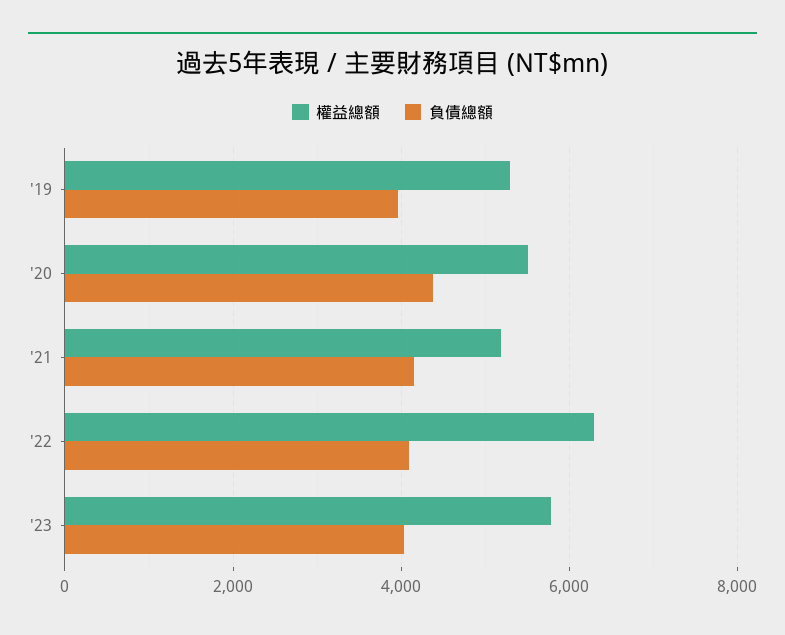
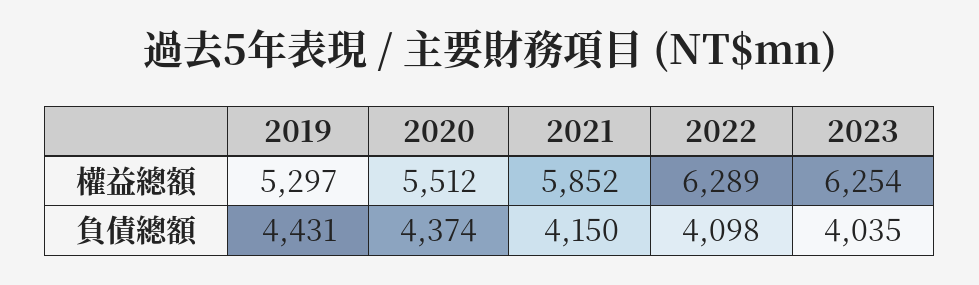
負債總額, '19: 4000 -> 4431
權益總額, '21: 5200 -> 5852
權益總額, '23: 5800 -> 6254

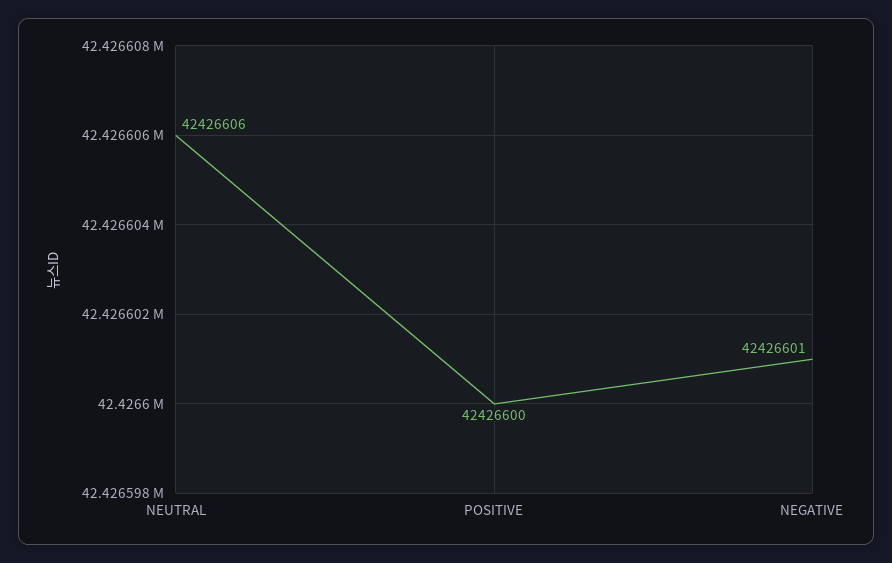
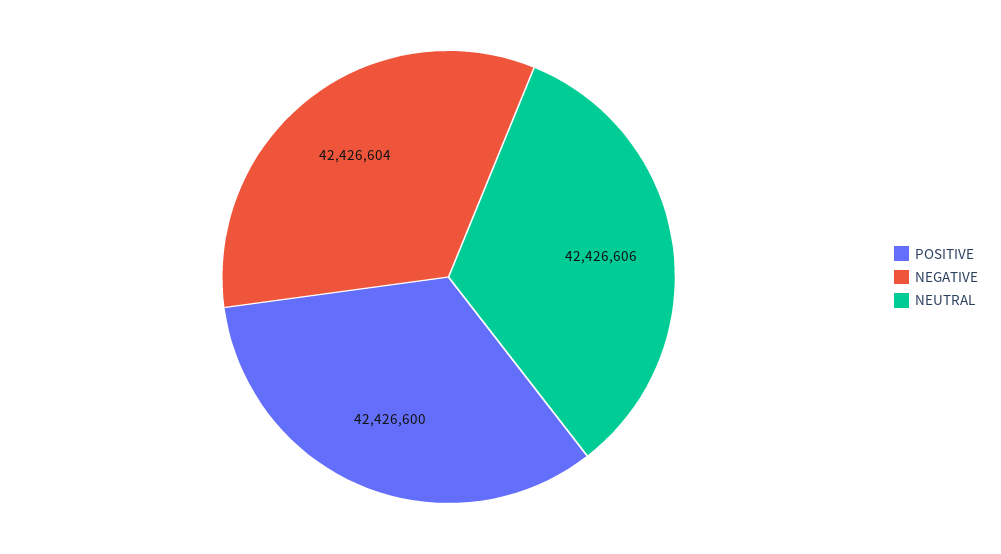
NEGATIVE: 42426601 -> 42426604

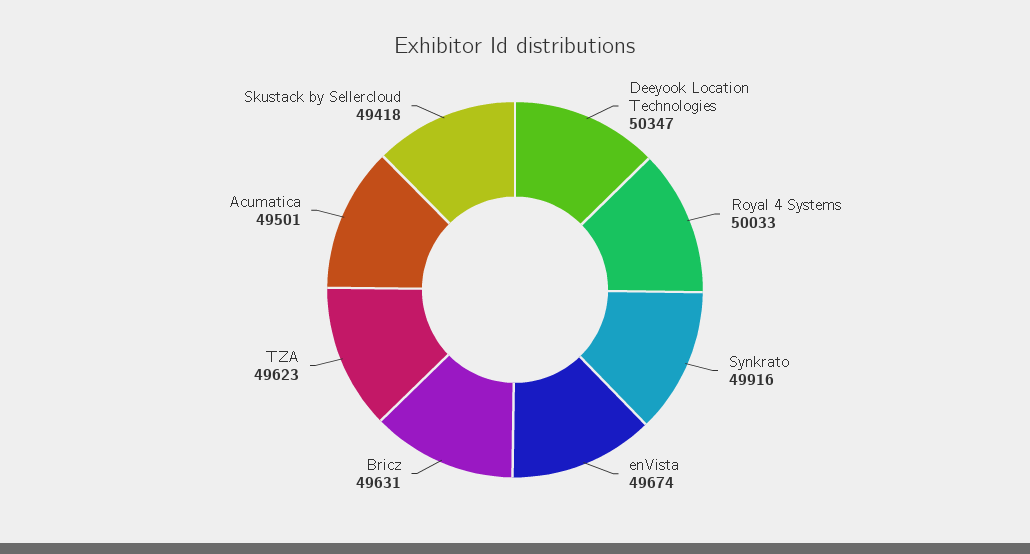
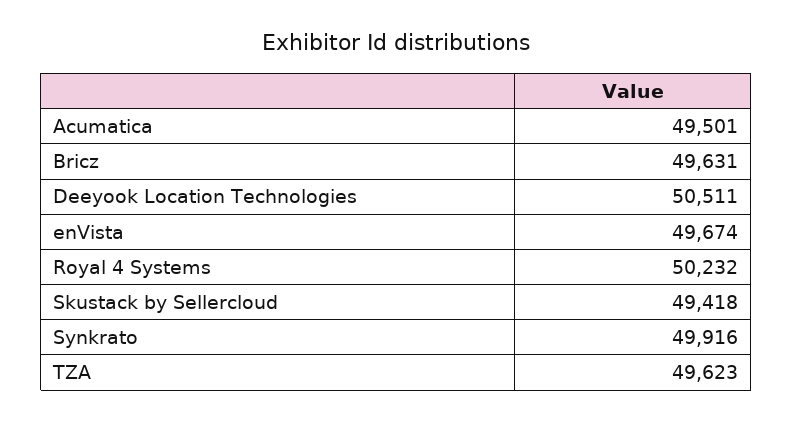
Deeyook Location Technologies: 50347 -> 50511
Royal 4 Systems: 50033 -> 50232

-------

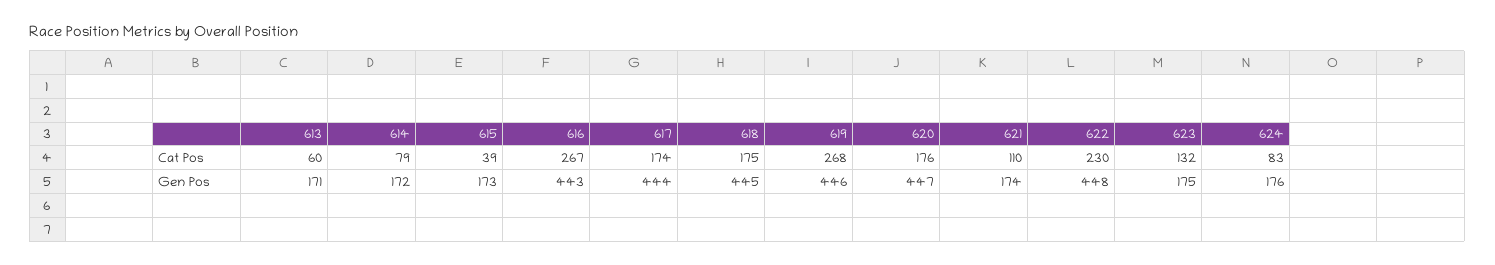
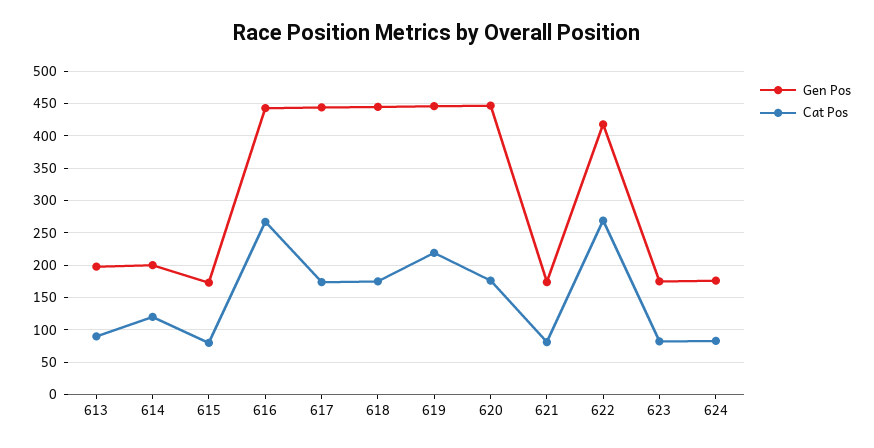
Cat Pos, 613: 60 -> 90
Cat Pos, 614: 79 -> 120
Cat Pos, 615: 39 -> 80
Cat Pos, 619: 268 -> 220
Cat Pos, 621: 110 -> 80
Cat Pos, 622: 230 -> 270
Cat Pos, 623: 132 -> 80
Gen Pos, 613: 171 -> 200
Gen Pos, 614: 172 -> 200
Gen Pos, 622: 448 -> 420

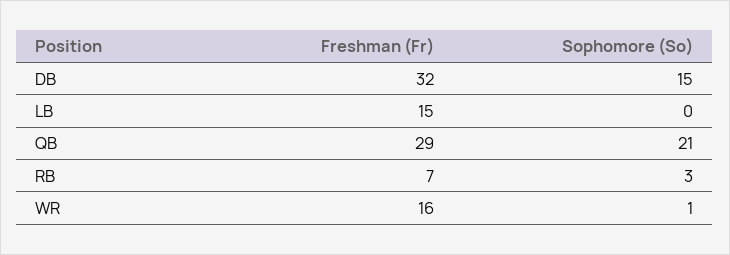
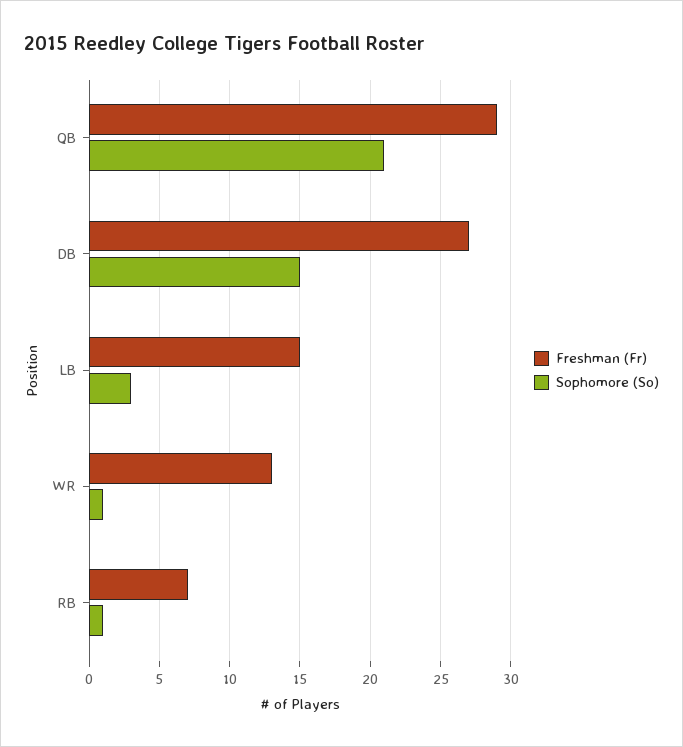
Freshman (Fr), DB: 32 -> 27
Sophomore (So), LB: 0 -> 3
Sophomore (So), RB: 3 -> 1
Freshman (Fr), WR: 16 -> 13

-------

## Try it
Range to copy from the listing above: the line with "Cat Pos, 619: 268 -> 220" through the line with "Freshman (Fr), WR: 16 -> 13". Transcribe it exactly and skip the pictures.

## Reply
Cat Pos, 619: 268 -> 220
Cat Pos, 621: 110 -> 80
Cat Pos, 622: 230 -> 270
Cat Pos, 623: 132 -> 80
Gen Pos, 613: 171 -> 200
Gen Pos, 614: 172 -> 200
Gen Pos, 622: 448 -> 420

Freshman (Fr), DB: 32 -> 27
Sophomore (So), LB: 0 -> 3
Sophomore (So), RB: 3 -> 1
Freshman (Fr), WR: 16 -> 13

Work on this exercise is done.